Ringen um Wahllisten im Irak

Das schiitische Bündnis für die Wahlen im Januar, die „Vereinte Irakische Allianz“, steht. Der radikale Prediger al-Sadr ist bislang nicht dabei. Doch trotz des Namens wird keine Brücke über die ethnischen und religiösen Gräben hinweg gespannt

AUS ARBIL INGA ROGG

Noch dauert das Feilschen um die endgültigen Kandidatenlisten für die am 30. Januar geplanten Wahlen im Irak an. Doch es zeichnet sich bereits ab, dass keine der aussichtsreichen Listen eine Brücke über die ethnischen und religiösen Gräben im Zweistromland spannen wird.
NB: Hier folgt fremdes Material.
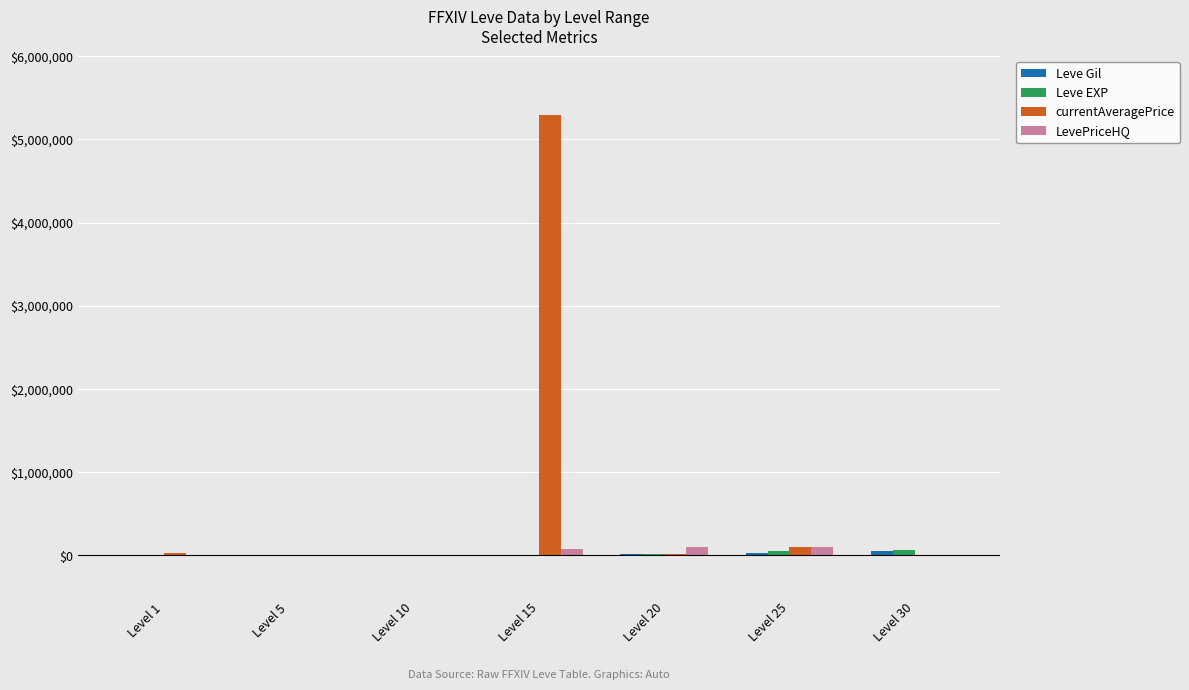

Which category has the highest value across all series?

Level 15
Als bislang größtes Bündnis hat Ende vergangener Woche die „Vereinte Irakische Allianz“ seine Kandidatur bekannt gegeben. Anders als der Name suggeriert, hat die Liste aber keine Strahlkraft auf das ganze Land. Vielmehr ist sie in erster Linie ein schiitischer Zusammenschluss, allen voran der Dawa-Partei von Ibrahim Jaaferi und des Hohen Rats für die Islamische Revolution (Sciri) unter Abdul Asis Hakim. Mit von der Partie sind auch die Irakische Hisbollah eines im Südosten des Landes legendären Guerillakämpfers und der Irakische Nationalkongress des ehemaligen Pentagonfavoriten Ahmed Chalabi. Darüber hinaus finden sich unter den 228 Kandidaten eine Reihe Unabhängiger, wie der ehemalige Atomphysiker Hussein Schahristani, der von der UNO seinerzeit für den Posten des Interimspremierministers favorisiert wurde.
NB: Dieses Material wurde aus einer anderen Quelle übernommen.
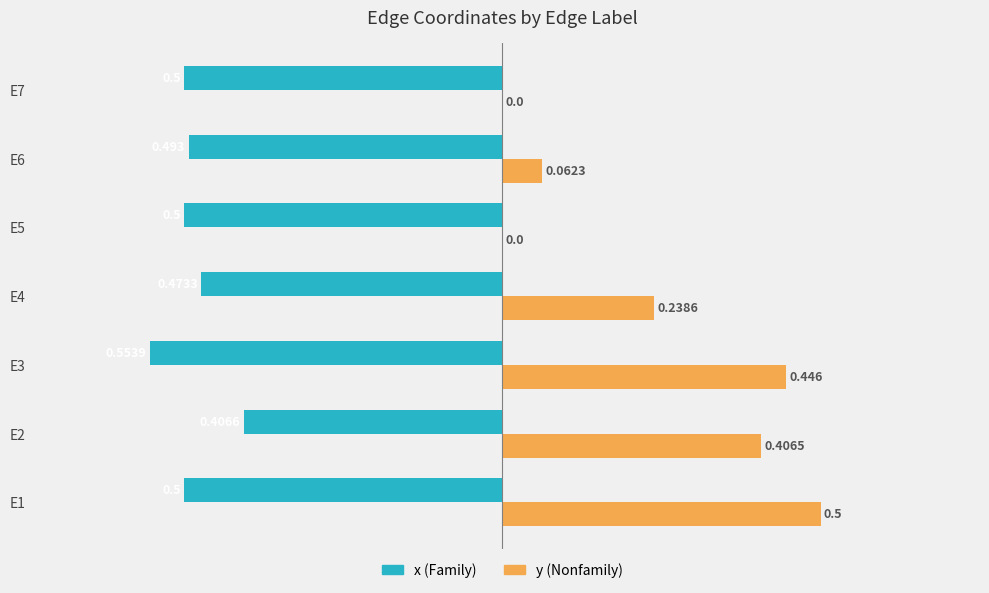

How many categories are shown in the chart?

7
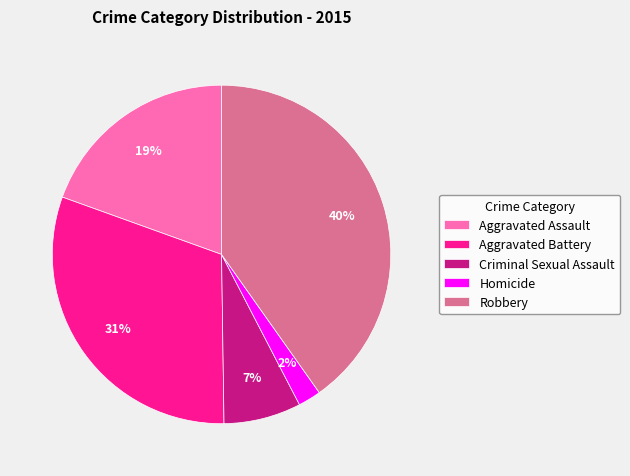

Do Aggravated Battery and Robbery together represent more than half of the pie?

Yes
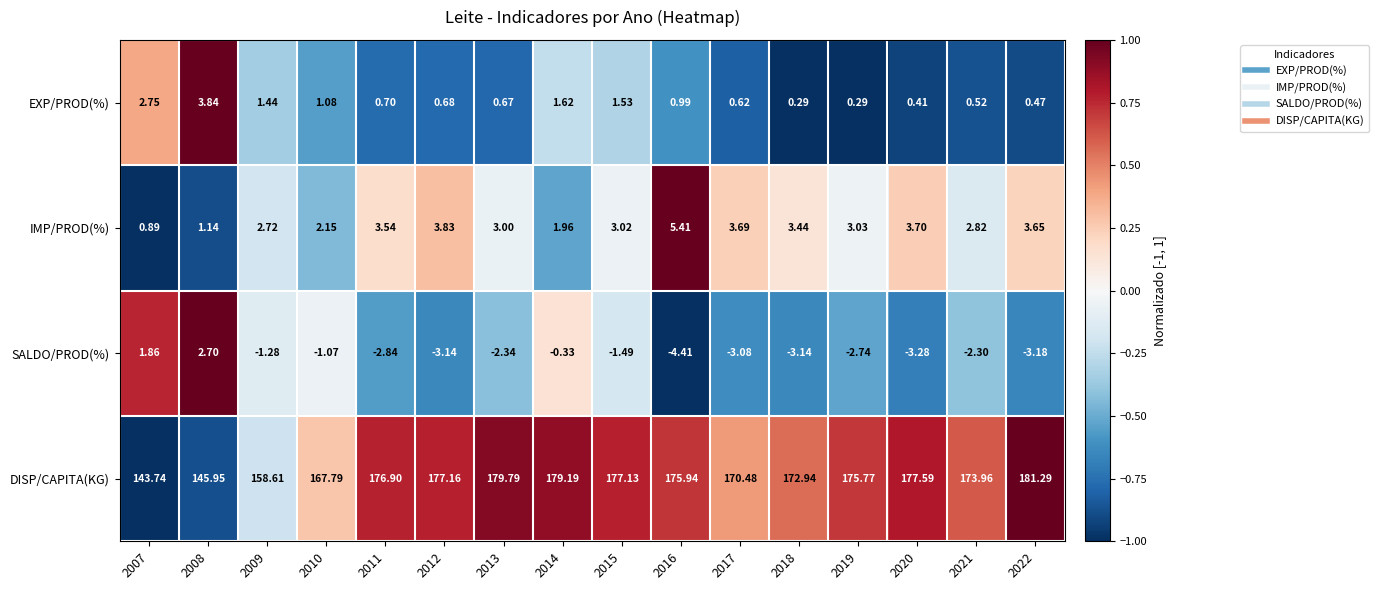

How many data points does each series have?

16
Sechs Wochen lang hat eine von Großajatollah Ali Sistani eingesetzte Kommission um die Zusammensetzung der „Allianz“-Liste gerungen. Dass auch Turkmenen, Kurden und sunnitische Stammesscheichs auf der Liste kandidieren, kann nicht darüber hinwegtäuschen, dass sich hinter der „Allianz“ in erster Linie ein schiitisches Bündnis verbirgt. Zumal es unter Turkmenen und Kurden eine große Minderheit von Schiiten gibt.

Überraschend hat sich der militante Prediger Moktada al-Sadr dem Bündnis aber nicht angeschlossen. Mitglieder der Kommission hatten in den vergangenen Wochen immer wieder durchsickern lassen, al-Sadr habe sich für eine Teilnahme an den Wahlen und damit am künftigen politischen Prozess entschlossen. So einfach will es der Unruhestifter seinen Konkurrenten aber offenbar nicht machen. Zwar sind unter den Kandidaten auch Anhänger von al-Sadr, er selbst hält sich freilich weiterhin alle Möglichkeiten offen. Einmal erklären seine Sprecher, er unterstütze die Liste, ein anderes Mal heißt es, er schließe einen Wahlboykott nicht aus.
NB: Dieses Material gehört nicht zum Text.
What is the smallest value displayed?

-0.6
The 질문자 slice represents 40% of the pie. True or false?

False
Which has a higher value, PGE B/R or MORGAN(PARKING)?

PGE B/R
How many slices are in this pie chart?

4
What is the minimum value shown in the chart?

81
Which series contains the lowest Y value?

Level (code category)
Sollten seine Anhänger zum Boykott aufrufen, wäre dies ein weiterer Affront gegen Sistani, der Wahlbeteiligung zur religiösen Pflicht erklärt hat. Denn damit würde die Wahl auch in den Augen von Teilen der Schiiten an Glaubwürdigkeit verlieren.

Ähnlich ambivalent wie al-Sadr verhalten sich auch eine Reihe von sunnitischen Vertretern. So hat die Irakische Islamische Partei von Muhsin Abdul Hamid inzwischen eine komplette Liste mit 275 Kandidaten, also für alle zu vergebenden Parlamentssitze, eingereicht. Gleichzeitig machen sich Abdul Hamid wie auch einige kleinere Parteien weiterhin für eine Verschiebung der Wahlen stark. Mit einer eigenen Kandidatenliste wird auch die Kommunistische Partei (KP) ins Rennen gehen. Obwohl die KP den Glanz vergangener Tage längst verloren hat, könnte sie vor allem unter den säkular eingestellten Schiiten Stimmen holen. Zu ihrer Enttäuschung haben die Kurden dem KP-Vorschlag einer gemeinsamen Liste eine Absage erteilt. Stattdessen werden die Kurden mit einer reinen Kurdistan-Liste in den Wahlkampf ziehen, der am 15. Dezember beginnen soll. Neben den führenden kurdischen Parteien werden darauf auch einige Christen, Turkmenen und sunnitische Stammesscheichs aus den Gegenden von Kirkuk und Mossul kandidieren.

Dass die schiitische Liste einen großen Stimmenanteil holen wird, bezweifelt im Irak kaum jemand. Ob sie alleine regierungsfähig ist, scheint indes fraglich.